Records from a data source
'''

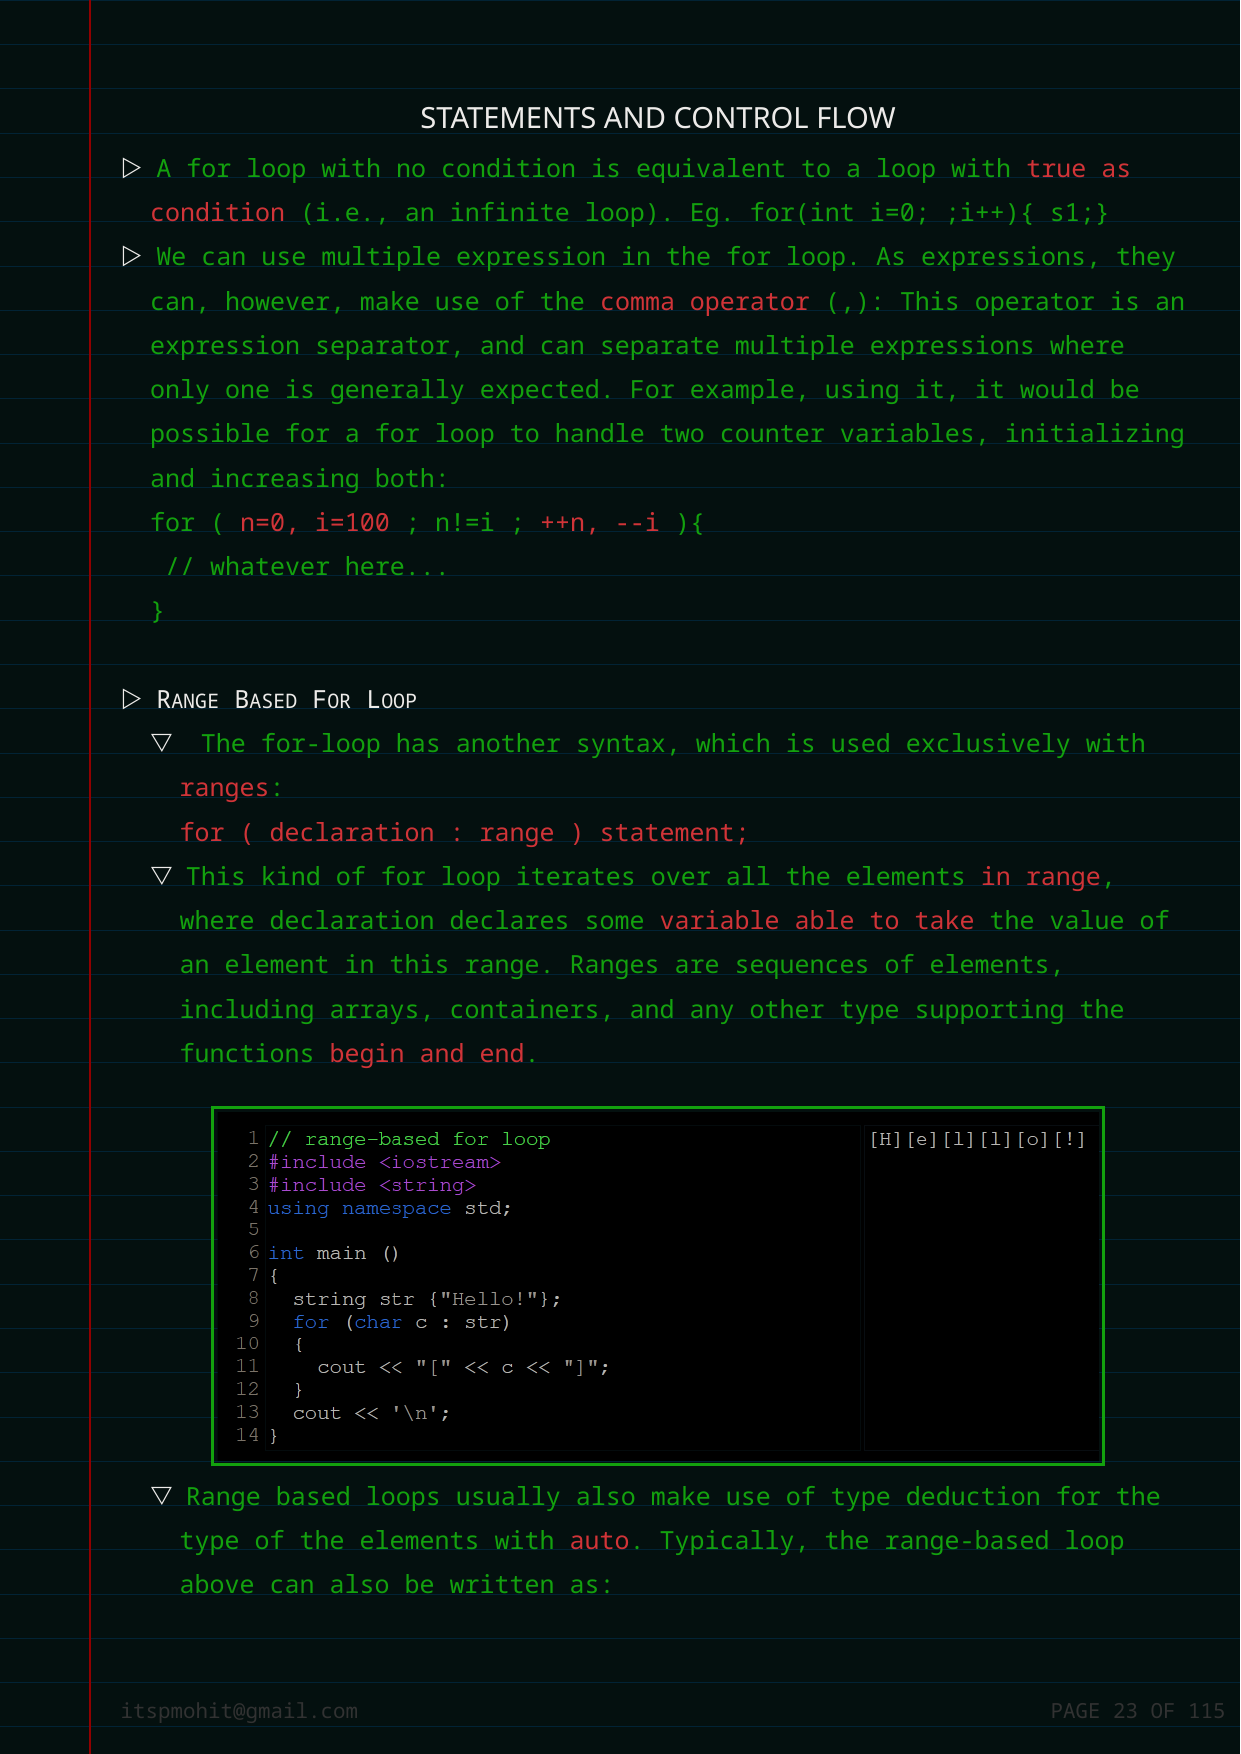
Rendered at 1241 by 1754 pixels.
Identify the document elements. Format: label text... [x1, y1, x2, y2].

list This kind of for loop iterates over all the elements in range, where declaration declares some variable able to take the value of an element in this range. Ranges are sequences of elements, including arrays, containers, and any other type supporting the functions begin and end. [150, 850, 1196, 1470]
list The for-loop has another syntax, which is used exclusively with ranges: for ( declaration : range ) statement; [150, 717, 1196, 850]
subtitle Statements and control flow [120, 97, 1196, 142]
list We can use multiple expression in the for loop. As expressions, they can, however, make use of the comma operator (,): This operator is an expression separator, and can separate multiple expressions where only one is generally expected. For example, using it, it would be possible for a for loop to handle two counter variables, initializing and increasing both: for ( n=0, i=100 ; n!=i ; ++n, --i ){ // whatever here... } [120, 230, 1196, 673]
picture [217, 1112, 1099, 1461]
list Range based loops usually also make use of type deduction for the type of the elements with auto. Typically, the range-based loop above can also be written as: [150, 1470, 1196, 1603]
subtitle Range Based For Loop [120, 673, 1196, 717]
list A for loop with no condition is equivalent to a loop with true as condition (i.e., an infinite loop). Eg. for(int i=0; ;i++){ s1;} [120, 142, 1196, 230]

'''

Aim of the exercise: Copy the lines from the one containing "list This kind" through the one containing "picture [217, 1112, 1099, 1461]", including both of those lines.

Task response:
list This kind of for loop iterates over all the elements in range, where declaration declares some variable able to take the value of an element in this range. Ranges are sequences of elements, including arrays, containers, and any other type supporting the functions begin and end. [150, 850, 1196, 1470]
list The for-loop has another syntax, which is used exclusively with ranges: for ( declaration : range ) statement; [150, 717, 1196, 850]
subtitle Statements and control flow [120, 97, 1196, 142]
list We can use multiple expression in the for loop. As expressions, they can, however, make use of the comma operator (,): This operator is an expression separator, and can separate multiple expressions where only one is generally expected. For example, using it, it would be possible for a for loop to handle two counter variables, initializing and increasing both: for ( n=0, i=100 ; n!=i ; ++n, --i ){ // whatever here... } [120, 230, 1196, 673]
picture [217, 1112, 1099, 1461]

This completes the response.